Sounds just like my trip to trip to Lisbon last winter, with the desk clerk at my hotel almost leaping up to block my tee-and-jeans-clad exit, since at 15ºC "it's very cold for us here."
posted by kittyprecious at 7:39 AM on December 12, 2008


I'm jealous I'm not in New Orleans right now. The only thing that could make that beautiful city any lovelier is a light dusting of snow.

The powdered sugar on the beignet of the city.
posted by cereselle at 7:40 AM on December 12, 2008 [2 favorites]


Oh, you poor things, I can only imagine the headlines[...]
posted by Alvy Ampersand


Well you do live in a place that has the nickname 'Winterpeg'. At least Calgary has chinooks.

I do get a headache whenever one blows through. Still, they are awsome.
posted by chugg at 10:09 AM on December 12, 2008


S’why I like Chicago. Is it going to snow? Is it going to be overcast but a nice 75 in January? Or 60 and clear but with ungodly winds in November? Or are cats going to hurl sideways through the air while pianos fall out of a clear blue sky and singing stair rods boil out of the sewers? You just don’t know. It’s cartoon weather out here.
Saw some tourists in the snow the other day getting photographed outside the new trump tower where they’re doing some construction work on the river (wow those guys are some tough mothers, wet, cold, windy, snow, working construction hip deep in river water all day) they loved it too.
posted by Smedleyman at 2:13 PM on December 12, 2008


(N.O. seems like that on the other end of the warm/cold dichotomy - except, y’know, with hurricanes. They’ve even got the corruption and music.)
posted by Smedleyman at 2:15 PM on December 12, 2008


Katemonkey writes "Yeah, that was the bestest freshman year ever."
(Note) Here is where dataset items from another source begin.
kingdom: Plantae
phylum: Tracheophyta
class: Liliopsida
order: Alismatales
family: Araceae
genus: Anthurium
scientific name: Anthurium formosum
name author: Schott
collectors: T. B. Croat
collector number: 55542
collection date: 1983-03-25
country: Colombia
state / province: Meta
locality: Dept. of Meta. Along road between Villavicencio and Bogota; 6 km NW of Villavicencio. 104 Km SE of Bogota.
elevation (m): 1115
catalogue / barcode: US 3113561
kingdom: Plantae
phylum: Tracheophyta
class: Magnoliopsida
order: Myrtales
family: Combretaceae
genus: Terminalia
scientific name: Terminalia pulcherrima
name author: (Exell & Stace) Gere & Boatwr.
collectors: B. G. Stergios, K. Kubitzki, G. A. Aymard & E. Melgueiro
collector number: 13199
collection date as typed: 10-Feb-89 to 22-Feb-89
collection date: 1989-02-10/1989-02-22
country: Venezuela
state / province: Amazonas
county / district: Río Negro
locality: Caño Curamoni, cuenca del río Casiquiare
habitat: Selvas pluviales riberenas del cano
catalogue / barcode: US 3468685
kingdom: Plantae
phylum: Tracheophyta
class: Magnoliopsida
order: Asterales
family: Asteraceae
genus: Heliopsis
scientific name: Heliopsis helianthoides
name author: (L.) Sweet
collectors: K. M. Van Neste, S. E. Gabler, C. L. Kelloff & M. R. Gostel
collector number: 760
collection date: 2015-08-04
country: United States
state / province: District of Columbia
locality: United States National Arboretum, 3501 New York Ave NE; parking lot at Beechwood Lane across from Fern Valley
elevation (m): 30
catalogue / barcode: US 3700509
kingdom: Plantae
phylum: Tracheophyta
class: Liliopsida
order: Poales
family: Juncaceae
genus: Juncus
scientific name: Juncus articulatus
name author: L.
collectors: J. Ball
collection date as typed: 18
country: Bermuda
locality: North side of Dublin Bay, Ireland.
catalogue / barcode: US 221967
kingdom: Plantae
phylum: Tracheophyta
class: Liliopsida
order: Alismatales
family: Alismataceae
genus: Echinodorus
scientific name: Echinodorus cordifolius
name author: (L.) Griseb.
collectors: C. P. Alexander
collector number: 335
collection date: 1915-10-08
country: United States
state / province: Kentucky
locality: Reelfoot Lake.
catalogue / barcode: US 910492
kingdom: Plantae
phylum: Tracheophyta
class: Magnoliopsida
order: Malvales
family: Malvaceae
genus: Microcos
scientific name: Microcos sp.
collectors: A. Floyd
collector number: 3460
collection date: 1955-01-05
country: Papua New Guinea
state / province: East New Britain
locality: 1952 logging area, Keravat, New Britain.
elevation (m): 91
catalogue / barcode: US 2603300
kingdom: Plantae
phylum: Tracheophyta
How many freshman years did you have?

chugg writes " At least Calgary has chinooks. "

Chinooks are just nature taunting you with half way decent weather before putting out the deepfreeze two days later.
posted by Mitheral at 5:12 PM on December 12, 2008


I lived in south Loo-eez-ee-ana when I was a kid in the 60's. A trace of snow (rare indeed) would close the schools and damn near everything else. Good idea, as no one in La. knows how to drive on snowy streets.
posted by telstar at 12:03 AM on December 13, 2008


Slap*Happy, it sounds like a little snowfall would be a great excuse for you to catch up on your history.